Figure 5 shows expression levels of luciferase gene expressed as relative light units (RLU) per milligram of tissue protein for each thoracic spinal segment at two days after gene transfer. In this experiment, plasmid DNA was stereotaxically injected into the spinal cord under the 10th thoracic vertebra (Th 10). The average length and width of the Th-10 vertebra was approximately 6 and 5 mm, respectively. The negative control (control vector injection) shows luciferase activity in the spinal cord injected with the control vector without PMW application (background level of luciferase activity), which was less than 10² RLU per milligram of tissue protein. For Th 10, the level of luciferase activity obtained by PMW application after plasmid DNA injection (PMW application group) was significantly higher (by 16-fold) than that of the negative control. The level of luciferase activity obtained by plasmid DNA injection alone (plasmid DNA injection alone group) was also higher than that of the negative control, but there was no significant difference. For Th 9 and Th 11, the level in the PMW application group was also higher than the levels in other groups, but there were no significant differences.

Fig. 5

Levels of luciferase gene expressions for each thoracic (Th) spinal segment (approximately 6 mm in length) under the three different treatment conditions: control vector injection alone, plasmid DNA injection alone and PMW application after plasmid DNA injection. Control vector or plasmid DNA was injected into the spinal cord segment under the 10th thoracic vertebra, to which PMWs were applied. Results are expressed as means + S.E.M (n = 5). ** depicts P < 0.01.

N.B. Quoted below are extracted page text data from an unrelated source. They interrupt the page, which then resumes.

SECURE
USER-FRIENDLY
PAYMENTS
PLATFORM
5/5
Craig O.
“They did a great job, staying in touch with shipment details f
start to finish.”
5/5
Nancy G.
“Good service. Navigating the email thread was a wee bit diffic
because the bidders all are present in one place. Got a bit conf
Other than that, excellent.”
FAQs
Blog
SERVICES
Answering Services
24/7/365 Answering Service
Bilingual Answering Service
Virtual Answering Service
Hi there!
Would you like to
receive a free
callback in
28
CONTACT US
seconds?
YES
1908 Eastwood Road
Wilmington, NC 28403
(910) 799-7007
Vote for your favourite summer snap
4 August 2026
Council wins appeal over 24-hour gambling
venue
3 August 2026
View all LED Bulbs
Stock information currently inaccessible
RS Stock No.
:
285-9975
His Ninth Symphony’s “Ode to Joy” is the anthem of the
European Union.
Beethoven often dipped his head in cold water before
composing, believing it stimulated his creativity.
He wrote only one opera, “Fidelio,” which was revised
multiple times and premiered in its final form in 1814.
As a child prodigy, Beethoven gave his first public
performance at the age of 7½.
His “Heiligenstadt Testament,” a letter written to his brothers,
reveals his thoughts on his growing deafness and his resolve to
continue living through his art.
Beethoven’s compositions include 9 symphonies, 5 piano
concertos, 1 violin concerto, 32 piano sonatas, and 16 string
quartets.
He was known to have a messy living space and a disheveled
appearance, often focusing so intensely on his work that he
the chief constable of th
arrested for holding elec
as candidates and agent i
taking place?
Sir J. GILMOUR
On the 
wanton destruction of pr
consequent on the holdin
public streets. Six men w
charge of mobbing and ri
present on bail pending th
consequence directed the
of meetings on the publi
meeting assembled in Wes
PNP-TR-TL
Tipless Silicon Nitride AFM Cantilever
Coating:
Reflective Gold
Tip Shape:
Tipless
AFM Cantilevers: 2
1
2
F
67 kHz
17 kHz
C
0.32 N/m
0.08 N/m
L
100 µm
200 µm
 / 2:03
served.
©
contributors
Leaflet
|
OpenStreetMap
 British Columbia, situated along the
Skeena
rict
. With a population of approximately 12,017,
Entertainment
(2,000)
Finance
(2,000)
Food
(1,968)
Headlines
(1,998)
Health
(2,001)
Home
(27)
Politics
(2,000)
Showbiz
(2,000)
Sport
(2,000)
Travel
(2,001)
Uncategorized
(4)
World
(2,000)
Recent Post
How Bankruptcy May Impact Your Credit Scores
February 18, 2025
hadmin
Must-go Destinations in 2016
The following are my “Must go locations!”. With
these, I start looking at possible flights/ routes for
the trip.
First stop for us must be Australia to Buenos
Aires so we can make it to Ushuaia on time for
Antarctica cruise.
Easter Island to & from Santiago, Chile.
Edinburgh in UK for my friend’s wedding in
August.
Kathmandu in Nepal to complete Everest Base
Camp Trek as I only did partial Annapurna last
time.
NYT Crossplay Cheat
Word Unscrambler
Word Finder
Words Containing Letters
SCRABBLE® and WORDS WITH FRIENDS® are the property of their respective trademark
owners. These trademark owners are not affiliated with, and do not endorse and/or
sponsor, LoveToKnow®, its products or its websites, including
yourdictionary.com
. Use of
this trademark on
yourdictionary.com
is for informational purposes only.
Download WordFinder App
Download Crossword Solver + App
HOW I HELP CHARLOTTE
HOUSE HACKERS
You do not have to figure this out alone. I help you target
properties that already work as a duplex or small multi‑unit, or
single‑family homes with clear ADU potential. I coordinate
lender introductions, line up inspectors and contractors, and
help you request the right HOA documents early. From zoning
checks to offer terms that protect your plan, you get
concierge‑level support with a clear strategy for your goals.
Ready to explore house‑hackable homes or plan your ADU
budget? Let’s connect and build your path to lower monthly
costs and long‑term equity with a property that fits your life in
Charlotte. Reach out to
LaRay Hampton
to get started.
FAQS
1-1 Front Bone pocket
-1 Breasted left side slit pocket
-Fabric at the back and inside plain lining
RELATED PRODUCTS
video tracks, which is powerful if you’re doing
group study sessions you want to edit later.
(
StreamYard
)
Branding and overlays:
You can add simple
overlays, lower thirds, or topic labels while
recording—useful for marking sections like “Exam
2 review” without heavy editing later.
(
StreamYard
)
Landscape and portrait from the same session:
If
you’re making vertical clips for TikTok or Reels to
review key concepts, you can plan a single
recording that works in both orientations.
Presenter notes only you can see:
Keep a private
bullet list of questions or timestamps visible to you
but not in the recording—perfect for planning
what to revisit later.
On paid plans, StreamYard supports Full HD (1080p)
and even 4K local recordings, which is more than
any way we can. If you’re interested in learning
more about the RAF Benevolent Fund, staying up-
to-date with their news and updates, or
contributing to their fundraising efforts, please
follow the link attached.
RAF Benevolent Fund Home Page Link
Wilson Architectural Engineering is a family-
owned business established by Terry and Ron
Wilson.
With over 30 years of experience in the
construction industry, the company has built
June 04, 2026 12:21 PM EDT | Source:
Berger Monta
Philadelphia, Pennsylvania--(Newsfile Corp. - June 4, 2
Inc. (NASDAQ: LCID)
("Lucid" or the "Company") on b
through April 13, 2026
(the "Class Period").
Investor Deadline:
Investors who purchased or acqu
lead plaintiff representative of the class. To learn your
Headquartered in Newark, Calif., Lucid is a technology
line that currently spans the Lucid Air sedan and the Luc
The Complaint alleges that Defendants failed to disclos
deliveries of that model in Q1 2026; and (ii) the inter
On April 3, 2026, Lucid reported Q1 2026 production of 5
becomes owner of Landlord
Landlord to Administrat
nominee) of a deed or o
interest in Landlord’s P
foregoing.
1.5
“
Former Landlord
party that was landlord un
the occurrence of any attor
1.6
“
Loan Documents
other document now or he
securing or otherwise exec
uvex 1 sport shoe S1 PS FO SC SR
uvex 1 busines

Figure 6 shows time courses of luciferase gene expression levels integrated for Th 9, Th 10, and Th 11, where the level before any treatment is shown for comparison. Luciferase activity decreased with elapse of time both in the PMW application group and the plasmid injection alone group. At two and five days after gene transfection, however, the luciferase activity levels in the PMW application group were significantly higher than those in the plasmid injection alone group. For the plasmid injection alone group, the level of luciferase activity at five days after plasmid injection was comparable to that before gene transfection. At 10 days after gene transfection, the luciferase expression levels in both groups were similar to that before gene transfection.

Fig. 6

Time courses of luciferase gene expressions integrated for the 9th, 10th, and 11th thoracic spinal segments for the plasmid injection alone group and the PMW application group. The luciferase activity before treatment is also shown for comparison. Values are expressed as means +S.E.M (n = 5 to 10). * depicts P < 0.05.

3.4.

Locomotive Function

Locomotive damage to the spinal cord after PMW-based gene transfer was examined based on the BBB scores. Figure 7 shows BBB scores for the rats at 24 h after EGFP gene transfer. The averaged locomotive score in the plasmid injection alone group was 20.3, which was nearly the same as the score in the sham operation group (20.9, not shown Fig. 7). This indicates that intrathecal injection was noninvasively conducted in the present experiments. There was also no significant difference in BBB scores between the group with naked plasmid DNA injection alone and the two groups with PMW application (0.3 J/cm² × 3 pulses and 0.3 J/cm² × 10 pulses), the averaged scores in these three groups being 20.0, 20.0, and 20.1, receptively. For the irradiation condition of 0.9 J/cm² × 1 pulse, on the other hand, the averaged score was significantly low (12.6) compared to that in the plasmid injection alone group.

Fig. 7

Results of functional evaluation based on BBB scoring at 24 h after EGFP gene transfer under the same four treatment conditions as those shown in Figs. 3 and 4. Values are expressed as means + S.D (n = 4 to 6). * depicts P < 0.05.